B
Ben Bacarisse
Juha Nieminen said:No, you count the number of comparisons applied to the elements of the
array. In all these examples *two* comparisons with the elements of the
array are performed at each step.
Just to be clear (this thread is getting messy with unquoted code
being discussed) not all the examples do what you say. The original
pseudo code (tidied up) was:
low = 0;
high = N;
while low < high {
mid = low + (high - low)/2;
if (A[mid] < value)
low = mid + 1;
else high = mid;
}
if (low < N) and (A[low] == value)
return low;
else return not_found;
This has an extra == test to confirm membership, but does not do two
element comparisons at each step. If the question is taken literally
(and we are to count comparisons needed to find an element we know is
there) then this last test can be removed. We end up with
low = 0;
high = N;
while low < high {
mid = low + (high - low)/2;
if (A[mid] < value)
low = mid + 1;
else high = mid;
}
return low;
which will do no more than 3 element comparisons to find any element
in a 7 element array. I think you said 4, presumably because you took
the question to be badly worded. It is more usual to ask how many
element comparisons are needed to find out *if* a given value is
present in a sorted list.
Again: Binary search *can* be implemented with one single comparison
per step. The equality comparison is not strictly needed.

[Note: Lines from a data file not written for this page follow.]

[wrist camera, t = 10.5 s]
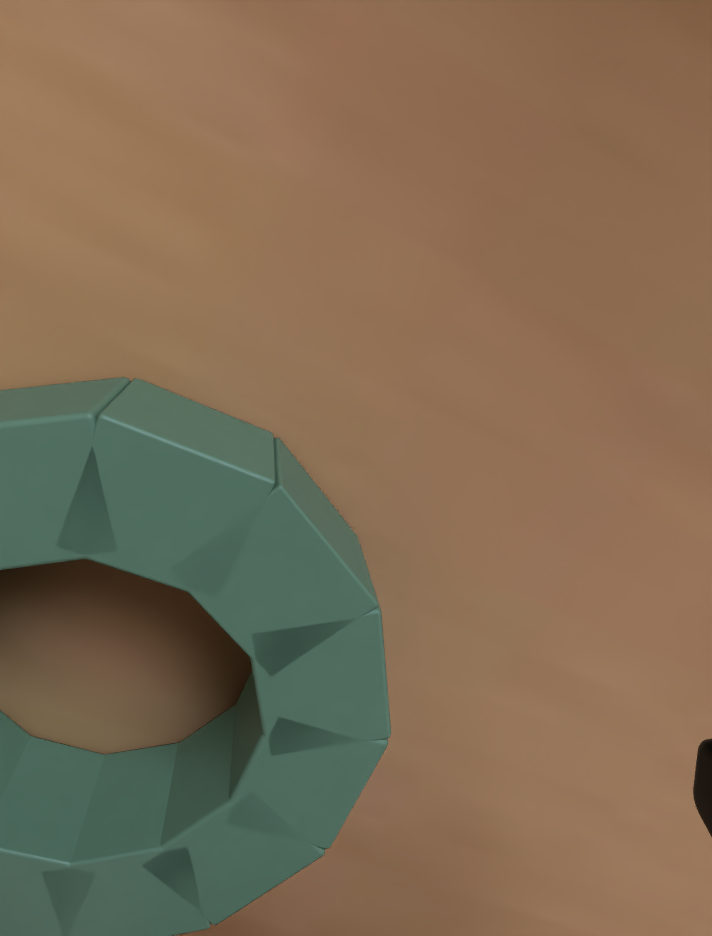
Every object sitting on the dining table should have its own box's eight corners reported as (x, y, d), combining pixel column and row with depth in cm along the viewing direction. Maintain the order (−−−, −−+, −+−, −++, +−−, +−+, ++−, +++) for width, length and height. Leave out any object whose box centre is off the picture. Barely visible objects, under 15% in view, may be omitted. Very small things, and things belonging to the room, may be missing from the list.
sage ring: (381, 786, 14) (405, 893, 11) (-75, 865, 13) (-148, 997, 11) (342, 352, 11) (362, 381, 8) (-264, 417, 10) (-423, 468, 7)
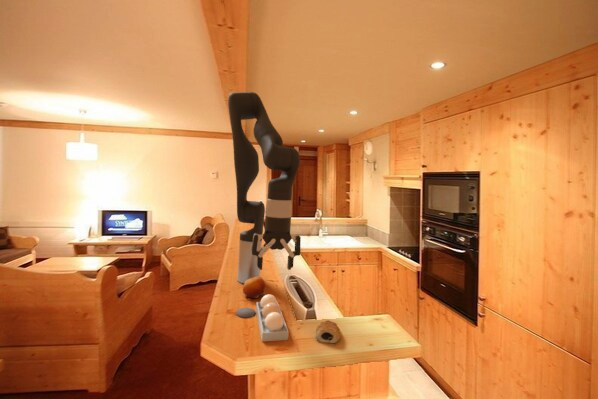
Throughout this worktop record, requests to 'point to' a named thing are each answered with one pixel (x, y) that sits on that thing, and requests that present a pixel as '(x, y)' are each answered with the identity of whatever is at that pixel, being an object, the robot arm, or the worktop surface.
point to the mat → (245, 312)
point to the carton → (267, 334)
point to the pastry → (328, 332)
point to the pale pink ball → (270, 309)
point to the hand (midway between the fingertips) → (275, 269)
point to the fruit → (254, 287)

Do you mean as in the original posted pseudo code, or did you have
another algorithm in mind? Can the final == test be eliminated (other
than by rewriting as !(A[min] > value) or A[min] <= value) -- i.e. can
the while thing be done with one kind of test? That would be rather
elegant, but I can't see a way to that.
[Again, I've set followups. I don't read the Java groups, but it
seems unlikely that purely algorithmic questions are topical there.]